Targeting Muslim Turks and Islam

"This attack targeted Muslim Turks and Islam in Western Thrace," said Huseyinoglu.

''This attack demonstrates the presence of those who are disturbed by the Muslim Turkish identity in Western Thrace,'' he added.

 

 

It taking place in Alexandroupolis, a part of western Thrace ''where pluralism and the culture of coexistence prevails is very significant,'' he explained.

''The fact that people from different religions and ethnicities have been living side-by-side for centuries has been an important feature of Western Thrace.''

 

 

Huseyinoglu stressed that such attacks do not help the integration of the minority into the majority of society.

 

Deliberate timing

Huseyinoglu stressed that this attack was not an isolated event and it was probably organized.

Although when exactly the attack took place is not yet known, Huseyinoglu said its timing was deliberate and meaningful.

 

 

The attack was reported just after the last Sunday's European Parliament (EP) elections in Greece, according to Huseyinoglu.

''It is important that the attack was carried out after the [European] election,'' he said.

 

 

Underlining that in that election Greece’s Friendship, Equality and Peace Party (FEP) won the support of ethnic Turks living in the country, Huseyinoglu said this attack may have carried out in response to the party’s success.

The party got a plurality of support in Rhodopi and Xanthi, two provinces in the Western Thrace region with a sizeable Turkish minority, thus making the party win the first place at both Rhodopi and Xanthi prefectures.

 

 

No effective sanctions

Huseyinoglu underlined that senior Greek officials issued condemnations of such attacks rather than taking effective counter-measures so as to prevent such hate-motivated attacks.

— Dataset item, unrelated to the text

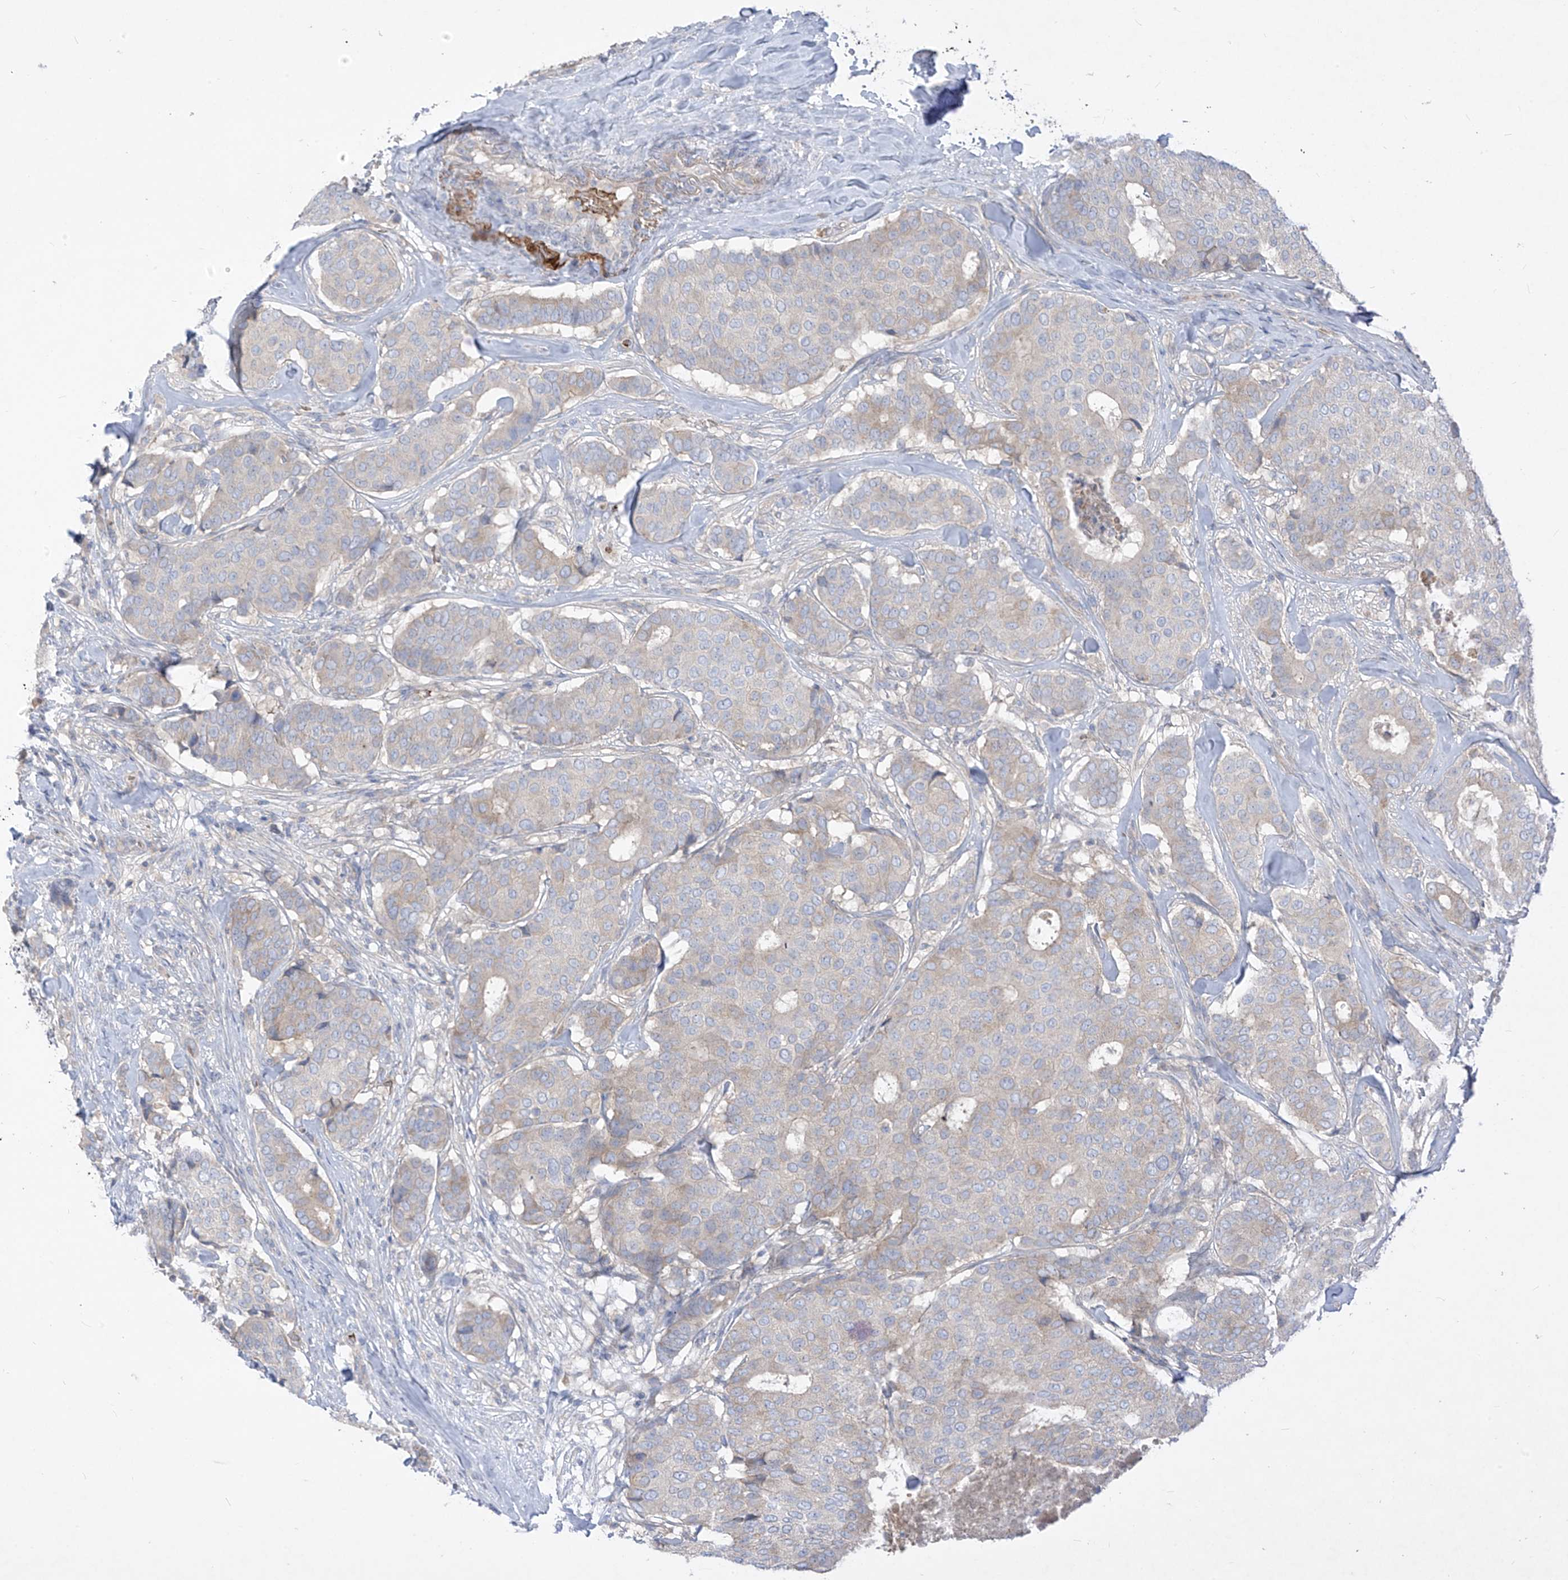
{"staining": {"intensity": "weak", "quantity": "25%-75%", "location": "cytoplasmic/membranous"}, "tissue": "breast cancer", "cell_type": "Tumor cells", "image_type": "cancer", "snomed": [{"axis": "morphology", "description": "Duct carcinoma"}, {"axis": "topography", "description": "Breast"}], "caption": "Protein staining of infiltrating ductal carcinoma (breast) tissue shows weak cytoplasmic/membranous expression in approximately 25%-75% of tumor cells. The staining was performed using DAB to visualize the protein expression in brown, while the nuclei were stained in blue with hematoxylin (Magnification: 20x).", "gene": "DGKQ", "patient": {"sex": "female", "age": 75}}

The Golden Dawn Party condemned the attack as well.

''To date, about 90% of Islamophobic and other hate-motivated attacks suspects have not been identified or arrested, while a large part of the arrested attackers have not been punished,'' he said.

 

 

According to data from the Organization for Security and Co-operation in Europe (OSCE) Office for Democratic Institutions and Human Rights (ODIHR), of 128 hate crime incidents recorded by Greek police in 2017, only 46 resulted in prosecutions, and a mere six resulted in sentences.

Decrying the lack of deterrents against Islamophobic attacks, Huseyinoglu said: ''Such Islamophobic attacks are likely to continue because there are no effective sanctions or effective judicial mechanisms.''

 

 

Huseyinoglu also stressed that it is normal to have such attacks in a country like Greece, where even some of the top politicians and clergy do not hesitate to use Islamophobic rhetoric.